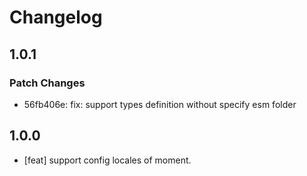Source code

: # Changelog

## 1.0.1

### Patch Changes

- 56fb406e: fix: support types definition without specify esm folder

## 1.0.0

- [feat] support config locales of moment.
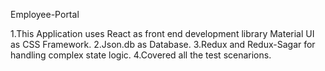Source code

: Employee-Portal

1.This Application uses React as front end development library Material UI as CSS Framework.
2.Json.db as Database.
3.Redux and Redux-Sagar for handling complex state logic.
4.Covered all the test scenarions.
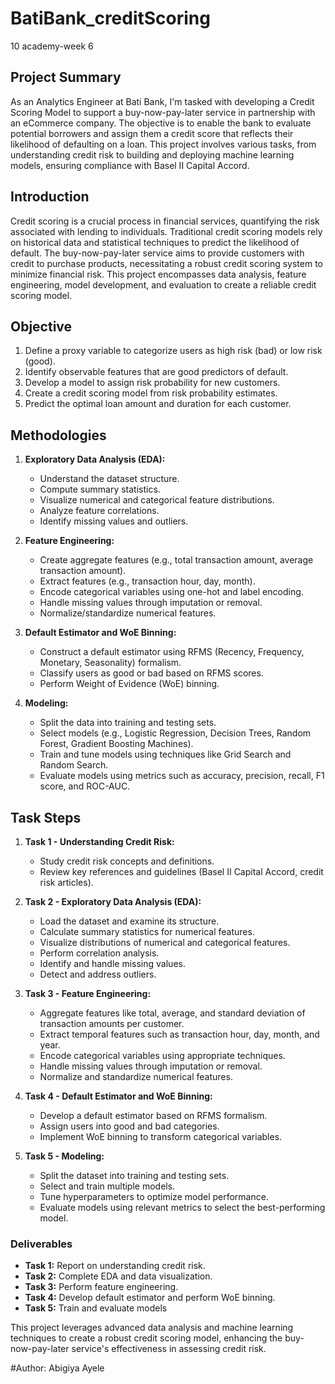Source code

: # BatiBank_creditScoring
10 academy-week 6  
## Project Summary

As an Analytics Engineer at Bati Bank, I'm tasked with developing a Credit Scoring Model to support a buy-now-pay-later service in partnership with an eCommerce company. The objective is to enable the bank to evaluate potential borrowers and assign them a credit score that reflects their likelihood of defaulting on a loan. This project involves various tasks, from understanding credit risk to building and deploying machine learning models, ensuring compliance with Basel II Capital Accord.

## Introduction

Credit scoring is a crucial process in financial services, quantifying the risk associated with lending to individuals. Traditional credit scoring models rely on historical data and statistical techniques to predict the likelihood of default. The buy-now-pay-later service aims to provide customers with credit to purchase products, necessitating a robust credit scoring system to minimize financial risk. This project encompasses data analysis, feature engineering, model development, and evaluation to create a reliable credit scoring model.

## Objective

1. Define a proxy variable to categorize users as high risk (bad) or low risk (good).
2. Identify observable features that are good predictors of default.
3. Develop a model to assign risk probability for new customers.
4. Create a credit scoring model from risk probability estimates.
5. Predict the optimal loan amount and duration for each customer.


## Methodologies

1. **Exploratory Data Analysis (EDA):**
   - Understand the dataset structure.
   - Compute summary statistics.
   - Visualize numerical and categorical feature distributions.
   - Analyze feature correlations.
   - Identify missing values and outliers.

2. **Feature Engineering:**
   - Create aggregate features (e.g., total transaction amount, average transaction amount).
   - Extract features (e.g., transaction hour, day, month).
   - Encode categorical variables using one-hot and label encoding.
   - Handle missing values through imputation or removal.
   - Normalize/standardize numerical features.

3. **Default Estimator and WoE Binning:**
   - Construct a default estimator using RFMS (Recency, Frequency, Monetary, Seasonality) formalism.
   - Classify users as good or bad based on RFMS scores.
   - Perform Weight of Evidence (WoE) binning.

4. **Modeling:**
   - Split the data into training and testing sets.
   - Select models (e.g., Logistic Regression, Decision Trees, Random Forest, Gradient Boosting Machines).
   - Train and tune models using techniques like Grid Search and Random Search.
   - Evaluate models using metrics such as accuracy, precision, recall, F1 score, and ROC-AUC.

## Task Steps

1. **Task 1 - Understanding Credit Risk:**
   - Study credit risk concepts and definitions.
   - Review key references and guidelines (Basel II Capital Accord, credit risk articles).

2. **Task 2 - Exploratory Data Analysis (EDA):**
   - Load the dataset and examine its structure.
   - Calculate summary statistics for numerical features.
   - Visualize distributions of numerical and categorical features.
   - Perform correlation analysis.
   - Identify and handle missing values.
   - Detect and address outliers.

3. **Task 3 - Feature Engineering:**
   - Aggregate features like total, average, and standard deviation of transaction amounts per customer.
   - Extract temporal features such as transaction hour, day, month, and year.
   - Encode categorical variables using appropriate techniques.
   - Handle missing values through imputation or removal.
   - Normalize and standardize numerical features.

4. **Task 4 - Default Estimator and WoE Binning:**
   - Develop a default estimator based on RFMS formalism.
   - Assign users into good and bad categories.
   - Implement WoE binning to transform categorical variables.

5. **Task 5 - Modeling:**
   - Split the dataset into training and testing sets.
   - Select and train multiple models.
   - Tune hyperparameters to optimize model performance.
   - Evaluate models using relevant metrics to select the best-performing model.


### Deliverables

- **Task 1:** Report on understanding credit risk.
- **Task 2:** Complete EDA and data visualization.
- **Task 3:** Perform feature engineering.
- **Task 4:** Develop default estimator and perform WoE binning.
- **Task 5:** Train and evaluate models

This project leverages advanced data analysis and machine learning techniques to create a robust credit scoring model, enhancing the buy-now-pay-later service's effectiveness in assessing credit risk.

#Author: Abigiya Ayele
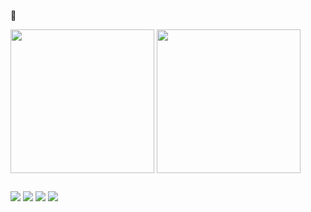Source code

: 
🌱

<div>
 <img align="center" height="230" src="https://github-readme-stats-git-masterrstaa-rickstaa.vercel.app/api?username=henrylacava&show_icons=true&theme=default&include_all_commits=true">
  <img align="center", height="230" src="https://github-readme-stats-git-masterrstaa-rickstaa.vercel.app/api/top-langs/?username=henrylacava&layout=deffault&&theme=default">
</div>

##

<div>
  <a href="https://www.linkedin.com/in/henrylacava/" target="_blank"><img src="https://img.shields.io/badge/-LinkedIn-%230077B5?style=for-the-badge&logo=linkedin&logoColor=white" target="_blank"></a> 
  <a href="https://www.instagram.com/henry_lacava/" target="_blank"><img src="https://img.shields.io/badge/-Instagram-%23E4405F?style=for-the-badge&logo=instagram&logoColor=white" target="_blank"></a> 
  <a href = "mailto:lacavahenry@gmail.com"><img src="https://img.shields.io/badge/-Gmail-%23333?style=for-the-badge&logo=gmail&logoColor=white" target="_blank"></a>
  <a href="https://henrylacava.github.io" target="_blank"><img src="https://img.shields.io/badge/-Portfolio-grey" target="_blank"></a>
</div>


<!--
**henrylacava/henrylacava** is a ✨ _special_ ✨ repository because its `README.md` (this file) appears on your GitHub profile.

Here are some ideas to get you started:

- 🔭 I’m currently working on ...
- 🌱 I’m currently learning ...
- 👯 I’m looking to collaborate on ...
- 🤔 I’m looking for help with ...
- 💬 Ask me about ...
- 📫 How to reach me: ...
- 😄 Pronouns: ...
- ⚡ Fun fact: ...
-->
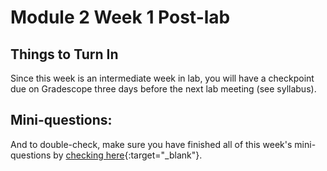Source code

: # Module 2 Week 1 Post-lab


## Things to Turn In

Since this week is an intermediate week in lab, you will have a checkpoint due on Gradescope three days before the next lab meeting (see syllabus).



## Mini-questions:

And to double-check, make sure you have finished all of this week's mini-questions by [checking here](mini-questions#week-1){:target="_blank"}.
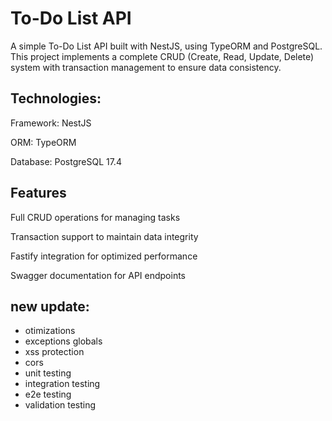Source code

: # To-Do List API

A simple To-Do List API built with NestJS, using TypeORM and PostgreSQL. This project implements a
complete CRUD (Create, Read, Update, Delete) system with transaction management to ensure data consistency.

## Technologies:

Framework: NestJS

ORM: TypeORM

Database: PostgreSQL 17.4

## Features

Full CRUD operations for managing tasks

Transaction support to maintain data integrity

Fastify integration for optimized performance

Swagger documentation for API endpoints

## new update:

- otimizations
- exceptions globals
- xss protection
- cors
- unit testing
- integration testing
- e2e testing
- validation testing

▶ **DIRECTIONS**
From the first line to the last, transcribe the listing exactly; skip the pictures.

▶ **TASK RESPONSE**
Source code

: # Changelog

## 1.0.1

### Patch Changes

- 56fb406e: fix: support types definition without specify esm folder

## 1.0.0

- [feat] support config locales of moment.
Source code

: Employee-Portal

1.This Application uses React as front end development library Material UI as CSS Framework.
2.Json.db as Database.
3.Redux and Redux-Sagar for handling complex state logic.
4.Covered all the test scenarions.
Source code

: # BatiBank_creditScoring
10 academy-week 6  
## Project Summary

As an Analytics Engineer at Bati Bank, I'm tasked with developing a Credit Scoring Model to support a buy-now-pay-later service in partnership with an eCommerce company. The objective is to enable the bank to evaluate potential borrowers and assign them a credit score that reflects their likelihood of defaulting on a loan. This project involves various tasks, from understanding credit risk to building and deploying machine learning models, ensuring compliance with Basel II Capital Accord.

## Introduction

Credit scoring is a crucial process in financial services, quantifying the risk associated with lending to individuals. Traditional credit scoring models rely on historical data and statistical techniques to predict the likelihood of default. The buy-now-pay-later service aims to provide customers with credit to purchase products, necessitating a robust credit scoring system to minimize financial risk. This project encompasses data analysis, feature engineering, model development, and evaluation to create a reliable credit scoring model.

## Objective

1. Define a proxy variable to categorize users as high risk (bad) or low risk (good).
2. Identify observable features that are good predictors of default.
3. Develop a model to assign risk probability for new customers.
4. Create a credit scoring model from risk probability estimates.
5. Predict the optimal loan amount and duration for each customer.


## Methodologies

1. **Exploratory Data Analysis (EDA):**
   - Understand the dataset structure.
   - Compute summary statistics.
   - Visualize numerical and categorical feature distributions.
   - Analyze feature correlations.
   - Identify missing values and outliers.

2. **Feature Engineering:**
   - Create aggregate features (e.g., total transaction amount, average transaction amount).
   - Extract features (e.g., transaction hour, day, month).
   - Encode categorical variables using one-hot and label encoding.
   - Handle missing values through imputation or removal.
   - Normalize/standardize numerical features.

3. **Default Estimator and WoE Binning:**
   - Construct a default estimator using RFMS (Recency, Frequency, Monetary, Seasonality) formalism.
   - Classify users as good or bad based on RFMS scores.
   - Perform Weight of Evidence (WoE) binning.

4. **Modeling:**
   - Split the data into training and testing sets.
   - Select models (e.g., Logistic Regression, Decision Trees, Random Forest, Gradient Boosting Machines).
   - Train and tune models using techniques like Grid Search and Random Search.
   - Evaluate models using metrics such as accuracy, precision, recall, F1 score, and ROC-AUC.

## Task Steps

1. **Task 1 - Understanding Credit Risk:**
   - Study credit risk concepts and definitions.
   - Review key references and guidelines (Basel II Capital Accord, credit risk articles).

2. **Task 2 - Exploratory Data Analysis (EDA):**
   - Load the dataset and examine its structure.
   - Calculate summary statistics for numerical features.
   - Visualize distributions of numerical and categorical features.
   - Perform correlation analysis.
   - Identify and handle missing values.
   - Detect and address outliers.

3. **Task 3 - Feature Engineering:**
   - Aggregate features like total, average, and standard deviation of transaction amounts per customer.
   - Extract temporal features such as transaction hour, day, month, and year.
   - Encode categorical variables using appropriate techniques.
   - Handle missing values through imputation or removal.
   - Normalize and standardize numerical features.

4. **Task 4 - Default Estimator and WoE Binning:**
   - Develop a default estimator based on RFMS formalism.
   - Assign users into good and bad categories.
   - Implement WoE binning to transform categorical variables.

5. **Task 5 - Modeling:**
   - Split the dataset into training and testing sets.
   - Select and train multiple models.
   - Tune hyperparameters to optimize model performance.
   - Evaluate models using relevant metrics to select the best-performing model.


### Deliverables

- **Task 1:** Report on understanding credit risk.
- **Task 2:** Complete EDA and data visualization.
- **Task 3:** Perform feature engineering.
- **Task 4:** Develop default estimator and perform WoE binning.
- **Task 5:** Train and evaluate models

This project leverages advanced data analysis and machine learning techniques to create a robust credit scoring model, enhancing the buy-now-pay-later service's effectiveness in assessing credit risk.

#Author: Abigiya Ayele
Source code

: 
🌱

<div>
 <img align="center" height="230" src="https://github-readme-stats-git-masterrstaa-rickstaa.vercel.app/api?username=henrylacava&show_icons=true&theme=default&include_all_commits=true">
  <img align="center", height="230" src="https://github-readme-stats-git-masterrstaa-rickstaa.vercel.app/api/top-langs/?username=henrylacava&layout=deffault&&theme=default">
</div>

##

<div>
  <a href="https://www.linkedin.com/in/henrylacava/" target="_blank"><img src="https://img.shields.io/badge/-LinkedIn-%230077B5?style=for-the-badge&logo=linkedin&logoColor=white" target="_blank"></a> 
  <a href="https://www.instagram.com/henry_lacava/" target="_blank"><img src="https://img.shields.io/badge/-Instagram-%23E4405F?style=for-the-badge&logo=instagram&logoColor=white" target="_blank"></a> 
  <a href = "mailto:lacavahenry@gmail.com"><img src="https://img.shields.io/badge/-Gmail-%23333?style=for-the-badge&logo=gmail&logoColor=white" target="_blank"></a>
  <a href="https://henrylacava.github.io" target="_blank"><img src="https://img.shields.io/badge/-Portfolio-grey" target="_blank"></a>
</div>


<!--
**henrylacava/henrylacava** is a ✨ _special_ ✨ repository because its `README.md` (this file) appears on your GitHub profile.

Here are some ideas to get you started:

- 🔭 I’m currently working on ...
- 🌱 I’m currently learning ...
- 👯 I’m looking to collaborate on ...
- 🤔 I’m looking for help with ...
- 💬 Ask me about ...
- 📫 How to reach me: ...
- 😄 Pronouns: ...
- ⚡ Fun fact: ...
-->
Source code

: # Module 2 Week 1 Post-lab


## Things to Turn In

Since this week is an intermediate week in lab, you will have a checkpoint due on Gradescope three days before the next lab meeting (see syllabus).



## Mini-questions:

And to double-check, make sure you have finished all of this week's mini-questions by [checking here](mini-questions#week-1){:target="_blank"}.
Source code

: # To-Do List API

A simple To-Do List API built with NestJS, using TypeORM and PostgreSQL. This project implements a
complete CRUD (Create, Read, Update, Delete) system with transaction management to ensure data consistency.

## Technologies:

Framework: NestJS

ORM: TypeORM

Database: PostgreSQL 17.4

## Features

Full CRUD operations for managing tasks

Transaction support to maintain data integrity

Fastify integration for optimized performance

Swagger documentation for API endpoints

## new update:

- otimizations
- exceptions globals
- xss protection
- cors
- unit testing
- integration testing
- e2e testing
- validation testing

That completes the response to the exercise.